◆ **Data segment**:
****

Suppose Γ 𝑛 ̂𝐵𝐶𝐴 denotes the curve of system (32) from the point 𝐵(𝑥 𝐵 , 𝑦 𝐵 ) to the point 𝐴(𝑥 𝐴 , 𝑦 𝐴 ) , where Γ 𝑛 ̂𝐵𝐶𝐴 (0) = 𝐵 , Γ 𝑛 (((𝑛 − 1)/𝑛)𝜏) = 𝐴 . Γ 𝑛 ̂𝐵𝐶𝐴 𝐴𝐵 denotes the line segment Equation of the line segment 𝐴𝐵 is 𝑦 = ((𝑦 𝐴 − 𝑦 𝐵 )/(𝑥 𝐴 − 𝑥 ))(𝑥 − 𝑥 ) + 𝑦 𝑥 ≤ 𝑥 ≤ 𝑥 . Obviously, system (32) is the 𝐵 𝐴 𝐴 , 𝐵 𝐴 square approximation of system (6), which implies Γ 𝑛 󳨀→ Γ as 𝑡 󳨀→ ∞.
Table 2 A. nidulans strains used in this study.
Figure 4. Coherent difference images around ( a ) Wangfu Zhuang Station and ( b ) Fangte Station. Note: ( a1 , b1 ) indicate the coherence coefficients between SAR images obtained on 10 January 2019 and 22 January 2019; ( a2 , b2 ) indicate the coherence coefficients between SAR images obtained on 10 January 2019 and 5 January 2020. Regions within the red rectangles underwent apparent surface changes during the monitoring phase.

****

◆ **What is required**: Would you set down all the lines above, exactly and in full?

◆ **Response to this task**:
Suppose Γ 𝑛 ̂𝐵𝐶𝐴 denotes the curve of system (32) from the point 𝐵(𝑥 𝐵 , 𝑦 𝐵 ) to the point 𝐴(𝑥 𝐴 , 𝑦 𝐴 ) , where Γ 𝑛 ̂𝐵𝐶𝐴 (0) = 𝐵 , Γ 𝑛 (((𝑛 − 1)/𝑛)𝜏) = 𝐴 . Γ 𝑛 ̂𝐵𝐶𝐴 𝐴𝐵 denotes the line segment Equation of the line segment 𝐴𝐵 is 𝑦 = ((𝑦 𝐴 − 𝑦 𝐵 )/(𝑥 𝐴 − 𝑥 ))(𝑥 − 𝑥 ) + 𝑦 𝑥 ≤ 𝑥 ≤ 𝑥 . Obviously, system (32) is the 𝐵 𝐴 𝐴 , 𝐵 𝐴 square approximation of system (6), which implies Γ 𝑛 󳨀→ Γ as 𝑡 󳨀→ ∞.
Table 2 A. nidulans strains used in this study.
Figure 4. Coherent difference images around ( a ) Wangfu Zhuang Station and ( b ) Fangte Station. Note: ( a1 , b1 ) indicate the coherence coefficients between SAR images obtained on 10 January 2019 and 22 January 2019; ( a2 , b2 ) indicate the coherence coefficients between SAR images obtained on 10 January 2019 and 5 January 2020. Regions within the red rectangles underwent apparent surface changes during the monitoring phase.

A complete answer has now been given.